31%: Percentage of employees who report being “very concerned” about COVID-19-related tracking tools, like apps and wearable devices.
As employers around the country gradually bring employees back to worksites in the coming months, safety will be a top priority. But, according to a recent survey, some employees are worried about sacrificing their security for the sake of safety.
Despite those concerns, workers expect their employers to keep them safe.
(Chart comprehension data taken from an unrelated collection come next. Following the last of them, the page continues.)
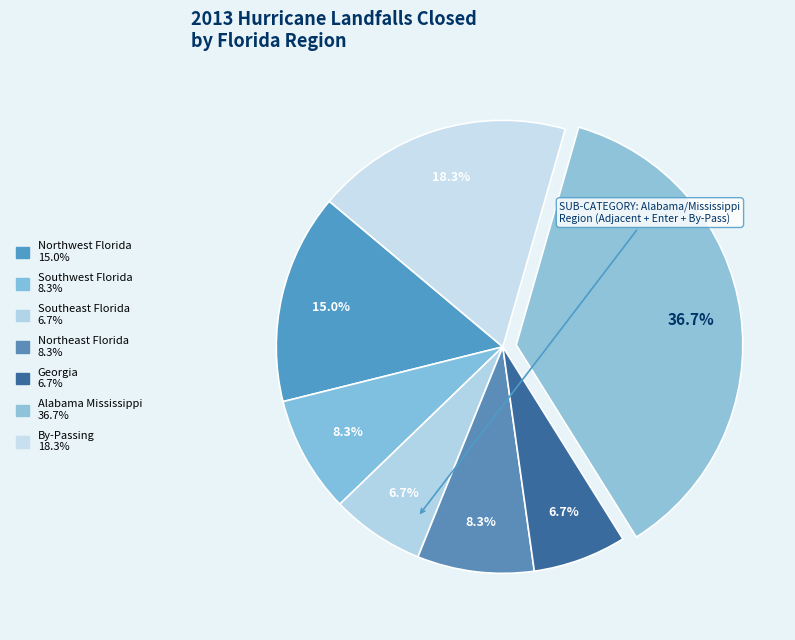

Does any single category account for the majority?

No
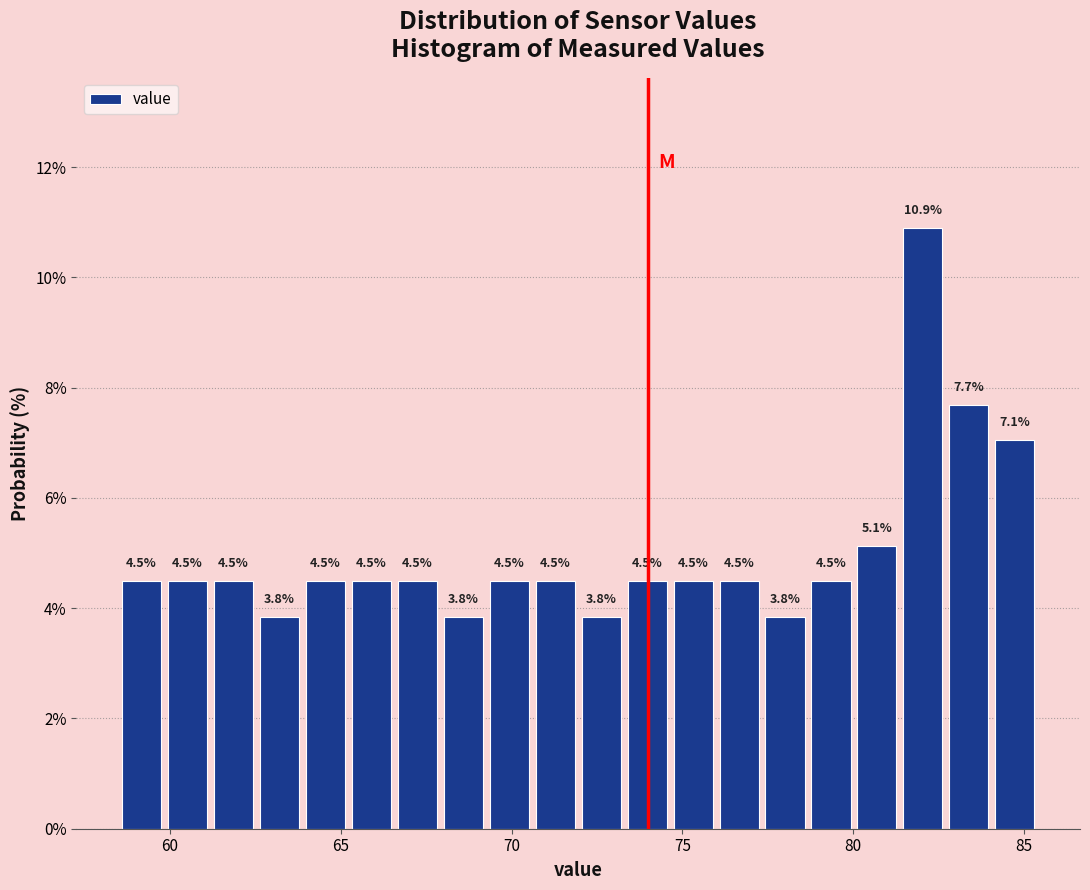

Around what value on the x-axis is the tallest bar? Give the approximate position of its centre, as read against the axis.

82.0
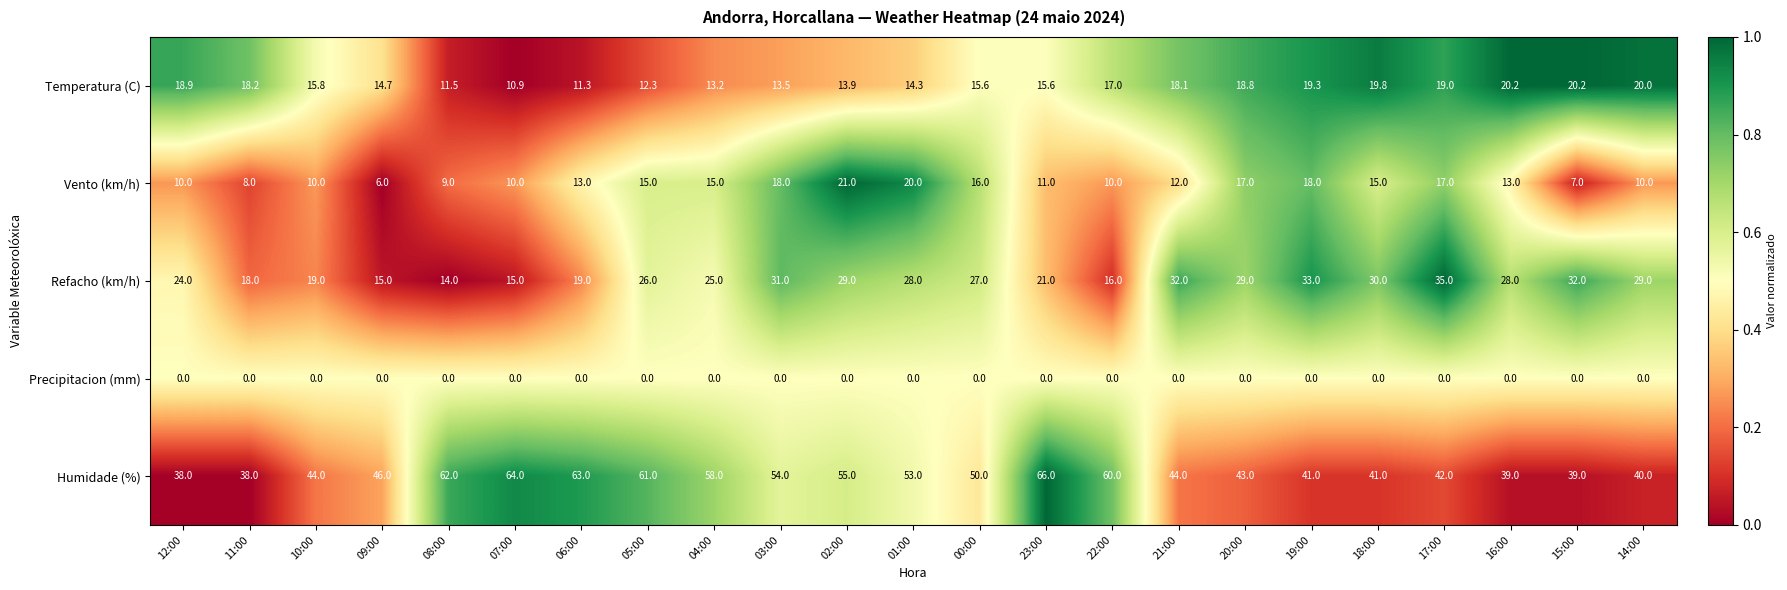

At how many categories does at least one series exceed 0?

23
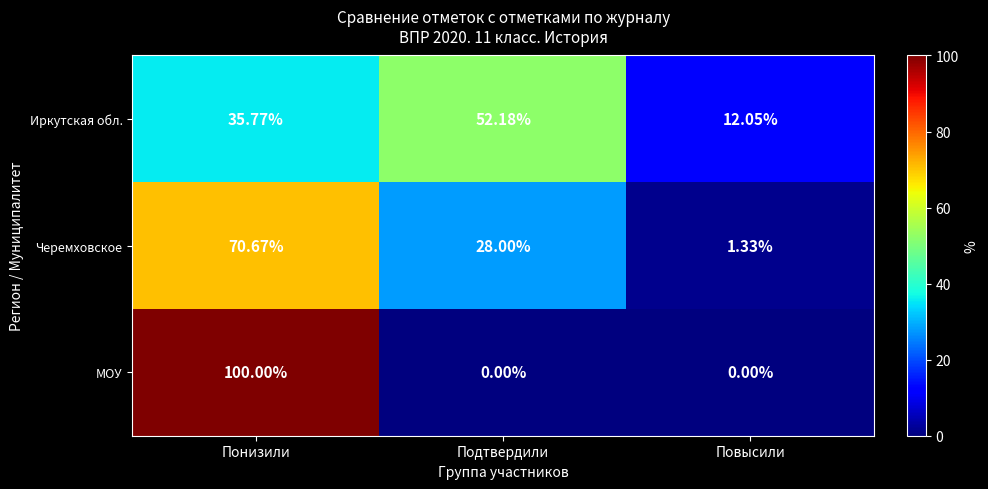

Is the value of Иркутская обл. at Понизили greater than the value of Черемховское at Понизили?

No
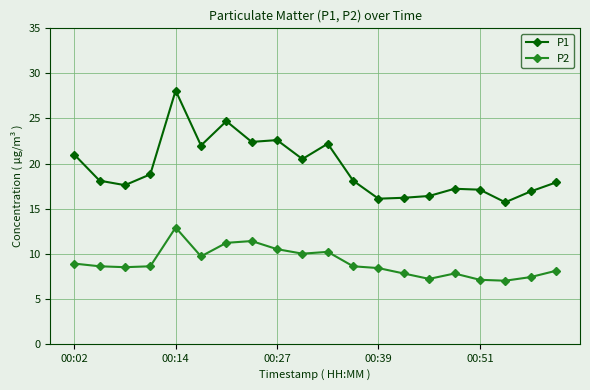

Does the chart have visible grid lines?

Yes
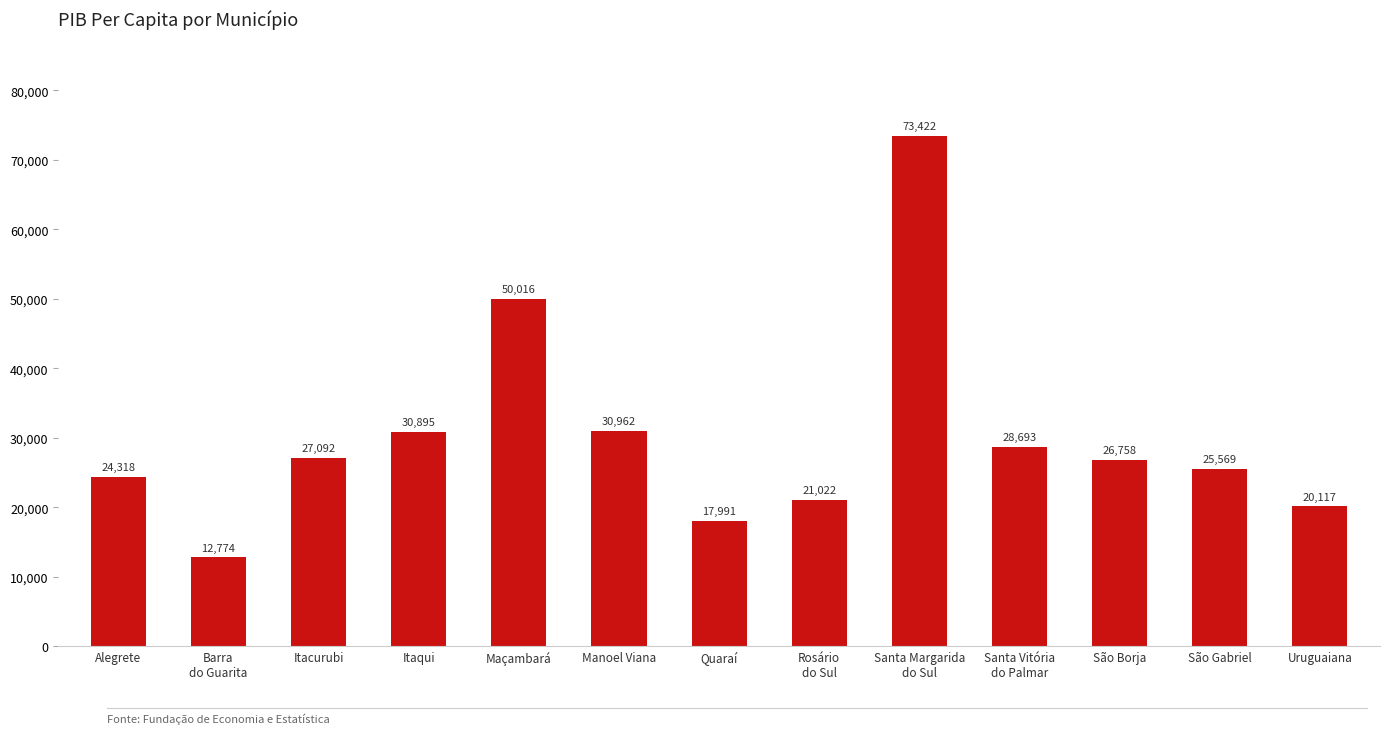

The chart shows a value of 122475.9 at Santa Margarida
do Sul. True or false?

False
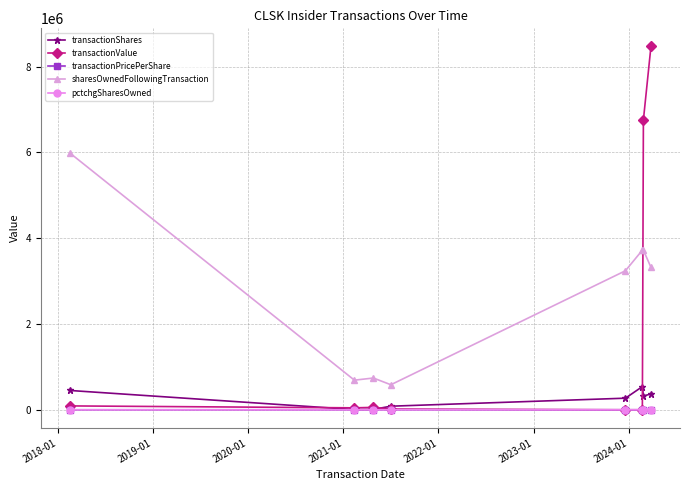

True or false: transactionPricePerShare and sharesOwnedFollowingTransaction cross at least once.

False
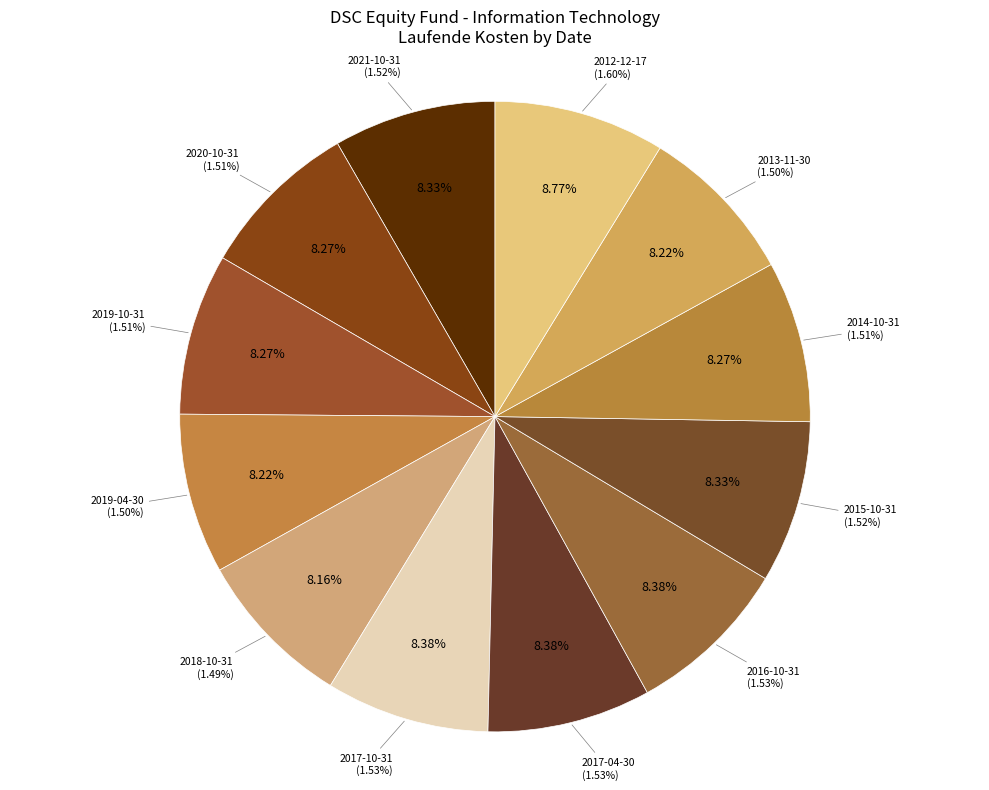

How many slices are in this pie chart?

12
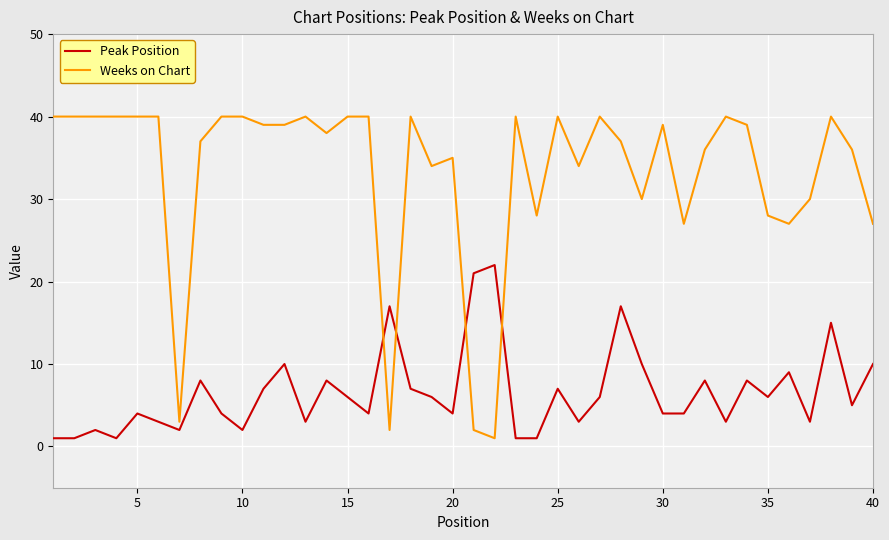

What is the difference between the maximum and minimum values in the Peak Position series?

21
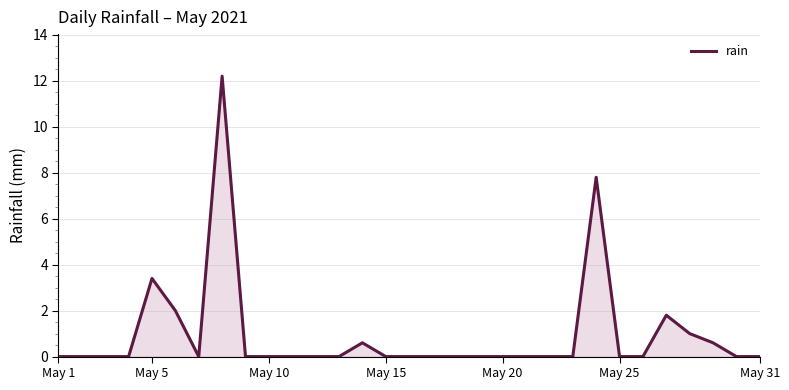

What is the difference between the maximum and minimum values?

12.2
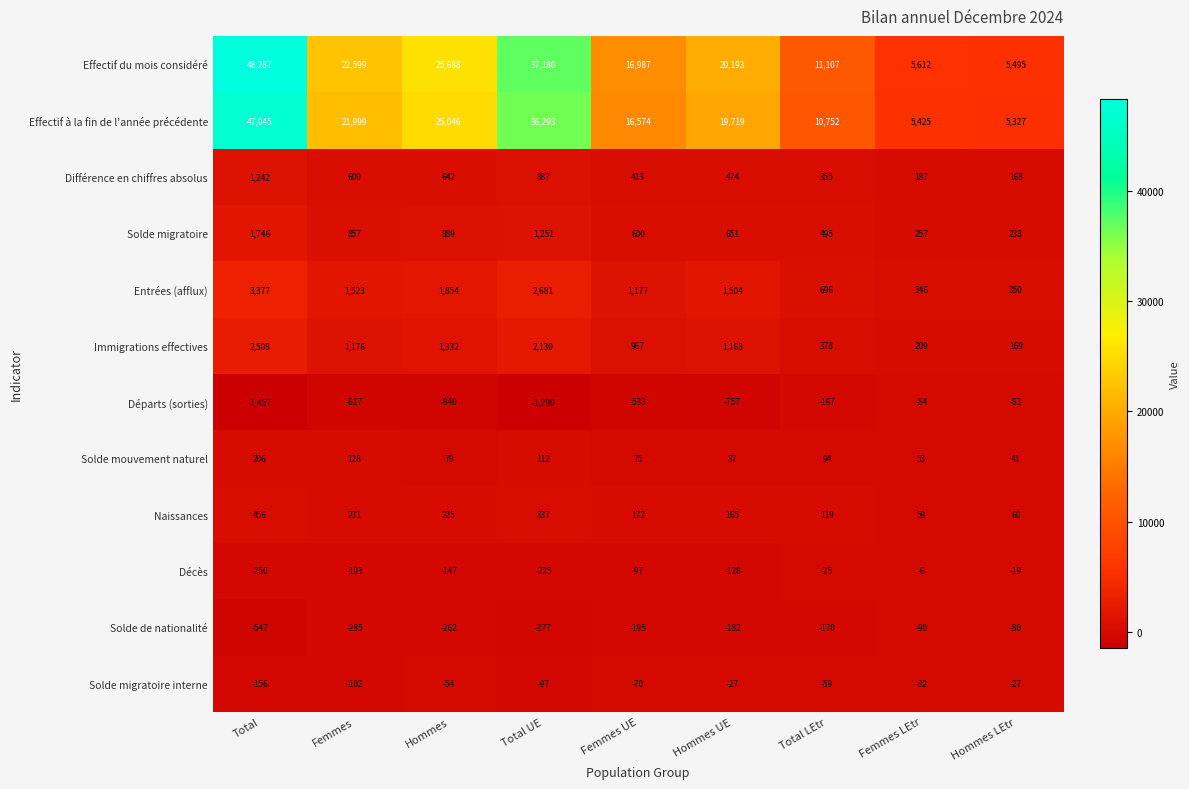

What is the sum of the Décès values at Femmes and Total?

-353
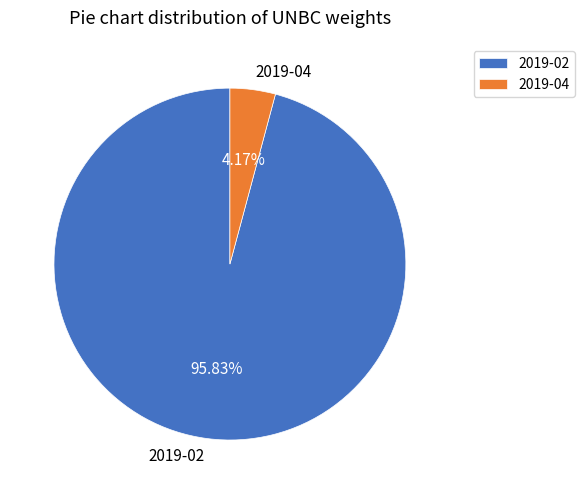

Which slice is the largest?

2019-02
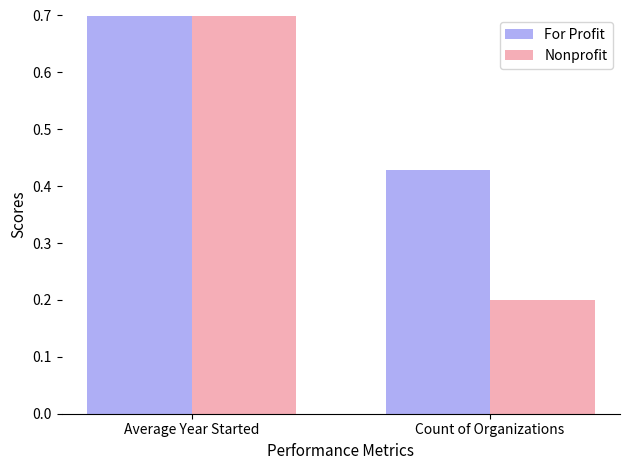

At which category is the sum across all series the highest?

Average Year Started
Fifty-six percent said their employer should provide PPE, and more than half expect to be notified if a co-worker tests positive, believe customers should follow safety and hygiene practices and want to receive assurances about cleaning procedures.
Bhushan Sethi, PwC’s joint global people and organization leader, notes that, in talking to PwC clients, most are relatively optimistic about creating safe worksites, though they are challenged to do so in the least invasive way–all while minimizing privacy issues.
That’s where contact-tracing tools can be effective, Sethi says.
“By tracing movement throughout the office, companies can alert employees when they have been in contact with an infected co-worker so they can quickly address potential spread of the virus,” he says. “Privacy should be at the core of the technology, and the data should be anonymized and available only to the key group of authorized decision-makers whose role is to alert other employees.”
Importantly, it’s not necessary to reveal the identity of any individual who has tested positive, Sethi notes.
Interest in tracing tools is on the rise: Nearly one-third of CFOs surveyed earlier this month by PwC planned to use them in their return strategies. PwC recently launched its own contact-tracing tool–Automatic Contact Tracing–that will be deployed across its offices when they reopen, as well as available to clients.
“Many companies are weighing the pros and cons of instituting tracing tools, but this is the time for companies to over-communicate all their safety procedures–including PPE, physical distancing, tracing–to alleviate fear and misunderstanding with facts,” he says.